-- BEGIN --

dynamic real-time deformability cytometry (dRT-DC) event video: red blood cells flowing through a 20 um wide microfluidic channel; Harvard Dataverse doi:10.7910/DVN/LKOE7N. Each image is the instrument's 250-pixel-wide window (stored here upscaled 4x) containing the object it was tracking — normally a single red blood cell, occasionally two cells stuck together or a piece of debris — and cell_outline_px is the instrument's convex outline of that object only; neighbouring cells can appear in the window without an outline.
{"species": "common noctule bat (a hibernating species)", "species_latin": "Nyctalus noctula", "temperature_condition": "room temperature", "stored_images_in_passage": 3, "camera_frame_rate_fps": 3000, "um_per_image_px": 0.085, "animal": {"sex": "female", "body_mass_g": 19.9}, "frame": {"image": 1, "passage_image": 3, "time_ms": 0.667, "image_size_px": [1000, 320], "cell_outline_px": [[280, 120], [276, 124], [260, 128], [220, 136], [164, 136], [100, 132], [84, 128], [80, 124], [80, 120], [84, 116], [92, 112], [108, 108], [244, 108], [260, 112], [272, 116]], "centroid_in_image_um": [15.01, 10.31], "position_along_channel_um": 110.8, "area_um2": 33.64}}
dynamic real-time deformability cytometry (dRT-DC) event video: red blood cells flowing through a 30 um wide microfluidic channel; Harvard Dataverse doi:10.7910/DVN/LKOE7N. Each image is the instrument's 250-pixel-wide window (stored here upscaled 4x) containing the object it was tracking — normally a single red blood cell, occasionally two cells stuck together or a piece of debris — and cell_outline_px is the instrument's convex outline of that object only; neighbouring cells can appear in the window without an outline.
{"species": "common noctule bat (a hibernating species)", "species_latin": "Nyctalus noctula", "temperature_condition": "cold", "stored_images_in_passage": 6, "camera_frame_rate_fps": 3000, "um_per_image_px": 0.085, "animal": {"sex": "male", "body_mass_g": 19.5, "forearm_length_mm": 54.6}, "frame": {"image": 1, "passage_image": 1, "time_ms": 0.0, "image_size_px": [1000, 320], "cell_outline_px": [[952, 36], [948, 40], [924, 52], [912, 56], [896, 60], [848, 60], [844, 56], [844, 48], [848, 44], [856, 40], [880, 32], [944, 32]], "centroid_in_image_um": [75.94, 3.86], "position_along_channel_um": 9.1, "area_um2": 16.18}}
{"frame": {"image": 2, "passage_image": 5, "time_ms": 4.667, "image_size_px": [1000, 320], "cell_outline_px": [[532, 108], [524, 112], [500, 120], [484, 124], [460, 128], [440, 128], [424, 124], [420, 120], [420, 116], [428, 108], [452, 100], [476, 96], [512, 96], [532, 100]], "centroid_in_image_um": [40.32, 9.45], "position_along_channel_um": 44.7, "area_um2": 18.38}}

-- END --

■ **STATED PROBLEM**
Repeat all the entries exactly as given.

■ **WRITTEN SOLUTION**
dynamic real-time deformability cytometry (dRT-DC) event video: red blood cells flowing through a 20 um wide microfluidic channel; Harvard Dataverse doi:10.7910/DVN/LKOE7N. Each image is the instrument's 250-pixel-wide window (stored here upscaled 4x) containing the object it was tracking — normally a single red blood cell, occasionally two cells stuck together or a piece of debris — and cell_outline_px is the instrument's convex outline of that object only; neighbouring cells can appear in the window without an outline.
{"species": "common noctule bat (a hibernating species)", "species_latin": "Nyctalus noctula", "temperature_condition": "room temperature", "stored_images_in_passage": 3, "camera_frame_rate_fps": 3000, "um_per_image_px": 0.085, "animal": {"sex": "female", "body_mass_g": 19.9}, "frame": {"image": 1, "passage_image": 3, "time_ms": 0.667, "image_size_px": [1000, 320], "cell_outline_px": [[280, 120], [276, 124], [260, 128], [220, 136], [164, 136], [100, 132], [84, 128], [80, 124], [80, 120], [84, 116], [92, 112], [108, 108], [244, 108], [260, 112], [272, 116]], "centroid_in_image_um": [15.01, 10.31], "position_along_channel_um": 110.8, "area_um2": 33.64}}
dynamic real-time deformability cytometry (dRT-DC) event video: red blood cells flowing through a 30 um wide microfluidic channel; Harvard Dataverse doi:10.7910/DVN/LKOE7N. Each image is the instrument's 250-pixel-wide window (stored here upscaled 4x) containing the object it was tracking — normally a single red blood cell, occasionally two cells stuck together or a piece of debris — and cell_outline_px is the instrument's convex outline of that object only; neighbouring cells can appear in the window without an outline.
{"species": "common noctule bat (a hibernating species)", "species_latin": "Nyctalus noctula", "temperature_condition": "cold", "stored_images_in_passage": 6, "camera_frame_rate_fps": 3000, "um_per_image_px": 0.085, "animal": {"sex": "male", "body_mass_g": 19.5, "forearm_length_mm": 54.6}, "frame": {"image": 1, "passage_image": 1, "time_ms": 0.0, "image_size_px": [1000, 320], "cell_outline_px": [[952, 36], [948, 40], [924, 52], [912, 56], [896, 60], [848, 60], [844, 56], [844, 48], [848, 44], [856, 40], [880, 32], [944, 32]], "centroid_in_image_um": [75.94, 3.86], "position_along_channel_um": 9.1, "area_um2": 16.18}}
{"frame": {"image": 2, "passage_image": 5, "time_ms": 4.667, "image_size_px": [1000, 320], "cell_outline_px": [[532, 108], [524, 112], [500, 120], [484, 124], [460, 128], [440, 128], [424, 124], [420, 120], [420, 116], [428, 108], [452, 100], [476, 96], [512, 96], [532, 100]], "centroid_in_image_um": [40.32, 9.45], "position_along_channel_um": 44.7, "area_um2": 18.38}}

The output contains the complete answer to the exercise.